Praça Roosevelt São Paulo

La Praça Roosevelt à São Paulo

La nuit, il est fréquent de voir des centaines de personnes massées devant l’entrée de certains bars, buvant ce qu’ils peuvent acheter auprès des vendeurs de rue. La plupart de ces gens n’entrent jamais dans l’établissement, une caractéristique fondamentale de la vie à São Paulo. L’activité principale est à l’extérieur du Paribar (Praça Dom José Gaspar, 42) avec des gens de toutes les couleurs, âges et classes sociales.

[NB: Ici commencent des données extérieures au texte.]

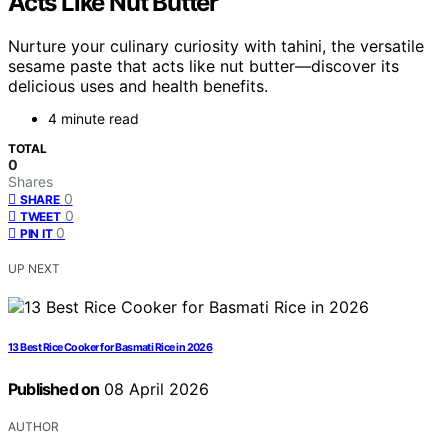
Acts Like Nut Butter
Nurture your culinary curiosity with tahini, the versatile
sesame paste that acts like nut butter—discover its
delicious uses and health benefits.
4 minute read
TOTAL
0
Shares
0
SHARE
0
TWEET
0
PIN IT
UP NEXT
13 Best Rice Cooker for Basmati Rice in 2026
Published on
08 April 2026
AUTHOR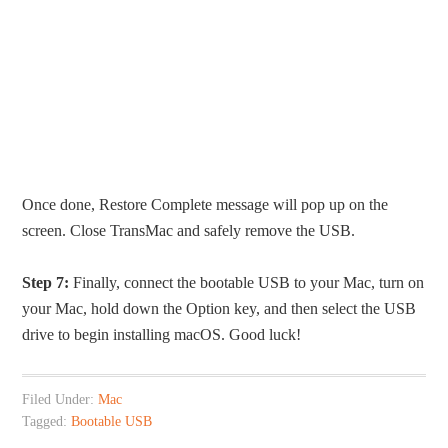
Once done, Restore Complete message will pop up on the
screen. Close TransMac and safely remove the USB.
Step 7:
Finally, connect the bootable USB to your Mac, turn on
your Mac, hold down the Option key, and then select the USB
drive to begin installing macOS. Good luck!
Filed Under:
Mac
Tagged:
Bootable USB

Le public LGBT se réunie principalement sur la Praça Roosevelt. Un autre grand lieu de rassemblement de la jeunesse Paulistana est le Largo da Batata, notamment devant le bar Void, dans le quartier trendy de Pinheiros. Les options pour continuer la fête jusqu’au petit matin (ou au dimanche après-midi), ne manquent pas entre boîtes de nuit et autres afters.